Saturday, December 3, 2011

03122011

Clearing the air.

Imagine yourself sitting with your legs crossed in the center of a square-shaped room where the four walls are of different colors. 

The wall behind your back is a soft, somber red. The kind of red that shades the apron of your mother, colors the Christmas decorations in your childhood home, depicts the blanket over your own bed. The wall standing at your left hand side is light blue, clear as the afternoon sky. The kind of light blue that makes your adventures look bright no matter where they end, the kind that makes you want to explore the most remote locations on the Earth and beyond. The wall on your right is of a chestnut brown. The brown that makes up your casual days, or everyday life - the kitchen table, the rims of the mirror after your morning shower, the bread on which you feed on - that you always want to get rid of but never really get around to it. The wall in front of your eyes is pencil gray. It's holding the other walls together, they all lean on it. It's the color of casual days gone wrong. Arguments, sleepless nights, red eyes, dry mouths.


The wall in front of you collapses on you. The others follow.

People don't usually realize that travelling, being abroad, is not always as fun as the pictures you post let them imagine it to be. I know plenty of people who have spent years abroad and every single one of them has told me what a great experience it was. All of them forgot to mention the tedious everyday life part of it.

I had a really rough week, to be honest. It started with an allergic cold, hay fever. It created an aura of tiredness within two days and built it up with sleepless nights. Moments of staring blankly into the top bunk from my bottom one, of closing your eyes and trying to dream, of dreaming images where your friend screws your eye lids out and leaves you on your knees with blood running down from your face. The sleepless nights resorted into exhaustion. I fell asleep around midday just because I couldn't lift my body up. And the sleep wasn't refreshing. It was suffocating me using a white pillow with drool marks all over it.

The culmination point of the exhaustion, anger and tiredness was a confrontation with my supervisor at work. She overreacted, was displeased - maybe tired herself as well - at our work efforts and gave us (me) a speech I would not forget for a while. It wasn't the first time I have had to confront a supervisor. It's never pleasant but I stood up for my words, kept my emotions aside and was reasonable. To which she reacted by lighting up a cigarette with a hand that held more tattoos than there are books on my shelf and telling me that these kind of situations do not bother her. That she doesn't care. I came closer than an inch to quitting the job on the same day.

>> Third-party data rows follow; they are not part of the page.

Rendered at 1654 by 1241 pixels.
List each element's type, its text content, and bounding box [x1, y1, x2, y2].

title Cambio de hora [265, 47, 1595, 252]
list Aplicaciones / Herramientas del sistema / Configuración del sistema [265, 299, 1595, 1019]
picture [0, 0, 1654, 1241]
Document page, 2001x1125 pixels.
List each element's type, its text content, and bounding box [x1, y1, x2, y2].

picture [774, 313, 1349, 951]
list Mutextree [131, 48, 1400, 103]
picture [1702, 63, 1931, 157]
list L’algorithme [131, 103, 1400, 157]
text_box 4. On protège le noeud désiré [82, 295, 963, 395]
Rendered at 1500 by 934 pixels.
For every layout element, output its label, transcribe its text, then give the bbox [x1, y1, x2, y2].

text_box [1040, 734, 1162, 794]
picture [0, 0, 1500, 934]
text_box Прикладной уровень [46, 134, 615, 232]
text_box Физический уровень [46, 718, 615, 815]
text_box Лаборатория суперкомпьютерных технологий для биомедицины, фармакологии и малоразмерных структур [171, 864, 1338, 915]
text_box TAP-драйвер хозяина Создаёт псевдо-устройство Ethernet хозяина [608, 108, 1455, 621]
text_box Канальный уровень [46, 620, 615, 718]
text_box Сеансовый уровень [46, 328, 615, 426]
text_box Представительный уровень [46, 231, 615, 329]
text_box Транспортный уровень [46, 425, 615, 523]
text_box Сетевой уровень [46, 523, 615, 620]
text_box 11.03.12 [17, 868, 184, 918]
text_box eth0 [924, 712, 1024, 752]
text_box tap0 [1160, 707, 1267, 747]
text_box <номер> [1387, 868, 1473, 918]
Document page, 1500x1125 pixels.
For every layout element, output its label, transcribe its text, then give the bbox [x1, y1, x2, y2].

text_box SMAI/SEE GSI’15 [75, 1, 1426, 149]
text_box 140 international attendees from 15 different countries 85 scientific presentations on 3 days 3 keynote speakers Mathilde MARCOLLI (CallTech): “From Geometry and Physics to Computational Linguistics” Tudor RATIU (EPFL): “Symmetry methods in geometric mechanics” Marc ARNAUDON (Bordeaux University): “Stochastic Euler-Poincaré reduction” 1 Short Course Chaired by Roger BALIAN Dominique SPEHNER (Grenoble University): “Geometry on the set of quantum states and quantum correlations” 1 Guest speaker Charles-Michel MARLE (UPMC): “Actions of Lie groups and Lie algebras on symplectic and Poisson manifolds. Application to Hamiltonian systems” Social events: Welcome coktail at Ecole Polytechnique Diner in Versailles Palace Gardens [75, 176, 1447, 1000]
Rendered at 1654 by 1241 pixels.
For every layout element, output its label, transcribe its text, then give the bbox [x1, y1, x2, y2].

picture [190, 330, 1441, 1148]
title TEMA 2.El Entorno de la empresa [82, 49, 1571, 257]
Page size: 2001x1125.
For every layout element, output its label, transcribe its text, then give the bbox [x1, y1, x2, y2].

The very same supervisor pulled me aside on that day and apologized. I was surprised to say the least. We had an actual conversation where the opinions of both sides mattered, had a laugh, shook hands and were 'bros' again. I left work with a grin on my face that even Maria, who has seen all of my grins, found to be not my everyday grin.

We walked back home with me telling the story about the confrontation. Sat down, had a coffee and organized our lives.

All I needed was a clearing into the dark clouds. Sometimes you have to let out the steam inside your head with a whistle that comes from a boiling tea pot. Keeping the steam inside will eventually end up in lifting the lid of the pot off its place, metal clattering against the stone floor and water running down on all sides. Where there's smoke, there's fire. Where there's steam, there's water. Release the steam and you won't have a fire.

I lifted the gray wall up. The others followed. I stand with the chestnut brown wall in front of my eyes, taking short glimpses at the light blue.